Albertsons Cos. has also stepped up with its own initial $3 million effort. Through its Nourishing Neighbors program, Albertsons is focusing much of its first steps to support hunger relief organizations, with a particular focus on breakfast programs for kids. The Boise, Idaho-based retail chain, known for such retail banners as Safeway, Vons, Jewel-Osco and Acme, is encouraging customers to chip in too by making personal donations online at AlbertsonsCompaniesFoundation.org.
In similar fashion, Walmart and the Walmart Foundation have committed $25 million to supporting organizations on the front lines in the fight against the coronavirus.
Bentonville, Ark.-based Walmart has also rallied its supplier partners—including Campbell Soup Co., Conagra Brands, General Mills, Kellogg, Kraft Heinz, J.M. Smucker Co., PepsiCo, The Clorox Co. and Unilever—to make their own commitments totaling nearly $30 million in cash and in-kind donations to organizations helping to meet the urgent need of food assistance. Some of the specific outreach organizations helping to distribute food and supplies will include Meals on Wheels, Mercy Housing, UnidosUS, Hunger Free American and the Food Research & Action Center.
Wholesalers Partner to Keep Supply Chain Going
The nation's two largest wholesale grocery supply companies—C&S Wholesale Grocers Inc. and US Foods Holding Corp.—have partnered to combat job and food insecurities amid the pandemic’s impact on the supply chain.
US Foods, which supplies hundreds of items to its 300,000 restaurants and foodservice operator customers, has agreed to transfer and temporarily reposition much of its own personnel.
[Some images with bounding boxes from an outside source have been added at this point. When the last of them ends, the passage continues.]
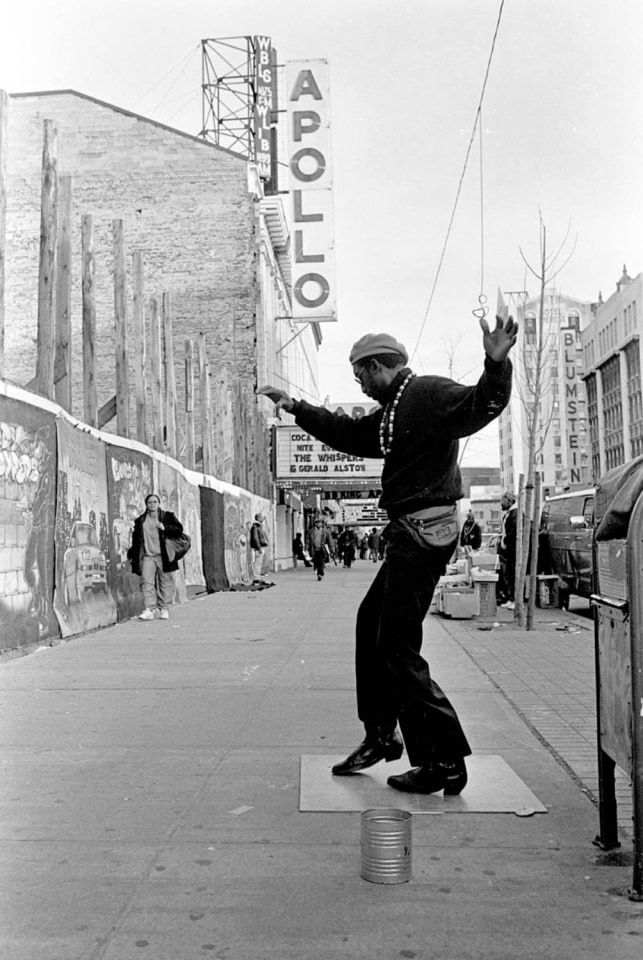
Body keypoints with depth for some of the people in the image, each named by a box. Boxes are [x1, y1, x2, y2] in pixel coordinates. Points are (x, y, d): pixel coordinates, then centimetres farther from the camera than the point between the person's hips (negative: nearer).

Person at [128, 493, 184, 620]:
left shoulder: (167, 516, 7)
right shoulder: (140, 520, 13)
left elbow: (179, 529, 0)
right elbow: (136, 539, 16)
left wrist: (164, 528, -12)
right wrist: (132, 553, 11)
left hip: (163, 556, -1)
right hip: (147, 556, 1)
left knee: (165, 582, 2)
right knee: (146, 581, -11)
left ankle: (164, 609, 11)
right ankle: (149, 610, -13)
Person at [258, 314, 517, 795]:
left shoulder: (430, 393, -10)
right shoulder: (393, 412, 20)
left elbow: (481, 405, -27)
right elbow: (348, 433, 31)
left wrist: (496, 364, -45)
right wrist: (296, 407, 32)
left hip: (425, 530, -11)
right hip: (411, 532, 11)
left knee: (397, 646, -8)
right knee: (371, 621, 20)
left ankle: (445, 762, 0)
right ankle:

The partnership will allow C&S Wholesale Grocers to alleviate its own potential worker shortages stemming from increased food retail demands, while transferring US Foods personnel to similar job functions where demand is lacking in the foodservice industry.
“We are proud to be working with C&S Wholesale Grocers as their role in our communities increases in importance,” said US Foods Chairman and CEO Pietro Satriano. “This partnership is an excellent example of the ways in which we are leveraging our distribution capabilities in new ways to support our nation’s retailers, and we value this important opportunity.”
“We are very excited about our partnership with US Foods, which will keep the food supply chain strong despite challenges resulting from the COVID-19 pandemic,” said Mike Duffy, CEO of C&S Wholesale Grocers.
Duffy said his company is taking the steps necessary to quickly onboard and train members of US Foods’ workforce, to ensure that their warehouses are staffed at capacity and so that food and supply deliveries "are on the road, enabling families access to food across the country."